Look, if there is any way I can help
you through these tough times,
why don't you let me know?
- Thank you.
Please make me your next charity project.
- Bridget.
You might be able to help me actually.
Cause you're too good to be true.
I can't take my eyes off you.
- Walter, darling, the
limousine is waiting.
- What an incredible night.
I'm sorry you didn't win too.
- I already have eleven
of those ugly statues.
- Yeah, I know.
Walter, you know those photos
of me you have by the pool.
Can you delete those please?
It's not that I don't
trust you or anything,
I just don't want them to end up
on the internet you know.
I don't want to be the next
naked award winning actress.
- They're off my phone.
- Thank you.
- Safe on my laptop.
- Don't be funny Walter,
delete them please.
- Don't be such a prude.
It kind of turns me on
to think that people could see you naked.
- Hey I trusted you with those pictures.
- You invite me in?
- No, my daughter is upstairs,
I don't think it's a good idea tonight.
- You have a daughter?
- Yes.
- When were you going
to tell me about that?
- Well I'm not exactly hiding it from you.
- You know what, fucking get out!
- What?
- Get the fuck out of the car!
- Hang on, you're not getting laid
so I have to get out?
- Yes, you know what.
This ride has become
complete waste of fuel.
- Fuck you Walter.
Anna? Anna? Anna?
- So, did you win?
- Martin, Anna is gone.
- I was watching a movie till late
and someone randomly knocked on the door.
- Where is she?
- I opened the door and there
was this little girl crying.
- Tell me where she is.
What have you done with her you freak.
- She's with her dad.
- What?
- She's with her dad.
She had a headache, she
felt nauseous, and fever
and so I took her to see her father.
- Oh fuck.
- I really think you need
a bit more responsibility Alice.
You can't leave your child home alone.
- Shut up.
- No you shut up.
What the fuck do you think you're doing?
- Where's Anna?
- Hi mum.
- Sweetheart.
- I was feeling sick mummy.
- I know baby, I'm sorry, I'm so sorry.
- Anna, mum and dad
will be right back okay.
- Have you gone insane?
You're leaving a seven year old
girl home alone all night?
You know what I think.
I think you wanted out.
You're using all this
because you can't admit to yourself
that you don't want Anna
and you don't want me.
- I'd better go.
- By the way,
leaving Anna home alone will damage you
in a custody hearing.
Even for an awards evening.
- I won.
- No, tonight you lost.
- So what do you think?
- I don't know Dick,
I think it's a bit weird.
For the first time in my life
I'm doing something meaningful.
I am helping people.
Well, actually I am helping raise
the levels of consciousness in humanity.

Per-instance keypoint data:
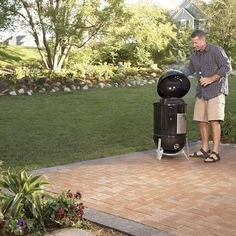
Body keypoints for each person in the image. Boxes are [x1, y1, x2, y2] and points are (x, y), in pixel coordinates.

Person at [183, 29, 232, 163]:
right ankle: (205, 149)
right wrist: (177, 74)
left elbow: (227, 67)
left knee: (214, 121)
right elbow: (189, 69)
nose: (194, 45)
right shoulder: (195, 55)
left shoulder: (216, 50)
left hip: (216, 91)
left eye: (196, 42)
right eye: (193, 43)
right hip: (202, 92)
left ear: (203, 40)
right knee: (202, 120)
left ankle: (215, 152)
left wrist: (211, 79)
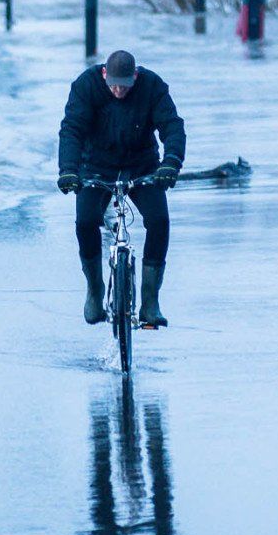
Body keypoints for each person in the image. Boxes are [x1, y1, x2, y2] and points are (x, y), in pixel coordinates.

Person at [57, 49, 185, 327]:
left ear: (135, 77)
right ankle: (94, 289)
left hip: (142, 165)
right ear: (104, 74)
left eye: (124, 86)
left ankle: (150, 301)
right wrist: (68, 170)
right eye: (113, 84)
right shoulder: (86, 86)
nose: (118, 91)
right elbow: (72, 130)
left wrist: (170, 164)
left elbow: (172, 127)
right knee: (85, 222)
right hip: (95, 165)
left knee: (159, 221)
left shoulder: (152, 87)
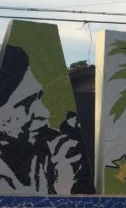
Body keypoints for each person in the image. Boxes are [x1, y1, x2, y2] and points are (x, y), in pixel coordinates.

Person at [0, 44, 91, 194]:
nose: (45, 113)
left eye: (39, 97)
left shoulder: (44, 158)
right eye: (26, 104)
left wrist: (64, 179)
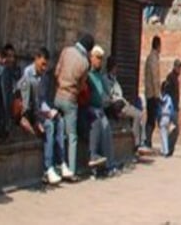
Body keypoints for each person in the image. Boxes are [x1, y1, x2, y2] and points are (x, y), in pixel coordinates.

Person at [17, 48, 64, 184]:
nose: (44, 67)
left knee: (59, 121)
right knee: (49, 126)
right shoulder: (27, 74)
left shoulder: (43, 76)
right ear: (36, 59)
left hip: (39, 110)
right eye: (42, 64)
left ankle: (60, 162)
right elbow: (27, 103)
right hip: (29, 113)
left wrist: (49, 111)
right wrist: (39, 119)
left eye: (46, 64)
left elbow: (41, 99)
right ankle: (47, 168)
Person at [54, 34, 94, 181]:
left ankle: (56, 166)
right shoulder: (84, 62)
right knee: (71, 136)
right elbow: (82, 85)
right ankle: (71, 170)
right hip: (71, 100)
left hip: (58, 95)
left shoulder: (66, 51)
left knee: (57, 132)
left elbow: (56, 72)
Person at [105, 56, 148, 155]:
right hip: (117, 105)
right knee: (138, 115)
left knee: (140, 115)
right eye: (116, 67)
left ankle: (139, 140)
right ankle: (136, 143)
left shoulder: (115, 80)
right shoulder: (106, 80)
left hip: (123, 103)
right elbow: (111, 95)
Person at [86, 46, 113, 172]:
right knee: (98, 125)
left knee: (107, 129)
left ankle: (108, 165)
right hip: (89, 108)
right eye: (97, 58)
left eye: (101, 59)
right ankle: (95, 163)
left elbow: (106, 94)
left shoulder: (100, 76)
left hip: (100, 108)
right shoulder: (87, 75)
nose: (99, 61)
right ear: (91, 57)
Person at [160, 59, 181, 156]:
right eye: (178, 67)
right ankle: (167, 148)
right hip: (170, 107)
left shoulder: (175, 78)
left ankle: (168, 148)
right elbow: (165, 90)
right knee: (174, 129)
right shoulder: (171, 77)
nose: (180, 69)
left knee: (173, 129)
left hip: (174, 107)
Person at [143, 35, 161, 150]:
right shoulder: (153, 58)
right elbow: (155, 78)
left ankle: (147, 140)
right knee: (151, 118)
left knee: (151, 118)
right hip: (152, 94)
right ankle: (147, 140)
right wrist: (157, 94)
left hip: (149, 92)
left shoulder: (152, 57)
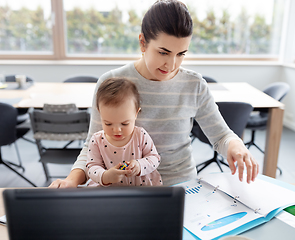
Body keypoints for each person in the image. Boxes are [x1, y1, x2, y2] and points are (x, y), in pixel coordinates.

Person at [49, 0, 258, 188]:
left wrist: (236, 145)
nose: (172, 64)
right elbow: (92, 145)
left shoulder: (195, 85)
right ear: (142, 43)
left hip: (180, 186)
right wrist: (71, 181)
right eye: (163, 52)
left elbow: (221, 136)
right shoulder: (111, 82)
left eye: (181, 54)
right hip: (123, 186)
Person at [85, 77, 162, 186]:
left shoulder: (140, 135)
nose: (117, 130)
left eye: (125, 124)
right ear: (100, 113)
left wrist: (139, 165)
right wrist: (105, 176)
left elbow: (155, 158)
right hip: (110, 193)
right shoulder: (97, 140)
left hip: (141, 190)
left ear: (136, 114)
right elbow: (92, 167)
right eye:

→ TASKS
1 – List every personal name that appears in the dialogue excerpt.
2 – In the dialogue excerpt, why does the speaker ask Walter to delete the photos from the pool?

→ LIST OF SOLUTIONS
1 – Bridget, Walter, Anna, Martin, Alice, Dick

2 – The speaker doesn't want the photos to end up on the internet and doesn't want to be "the next naked award winning actress." The speaker adds that this is not a matter of distrusting Walter.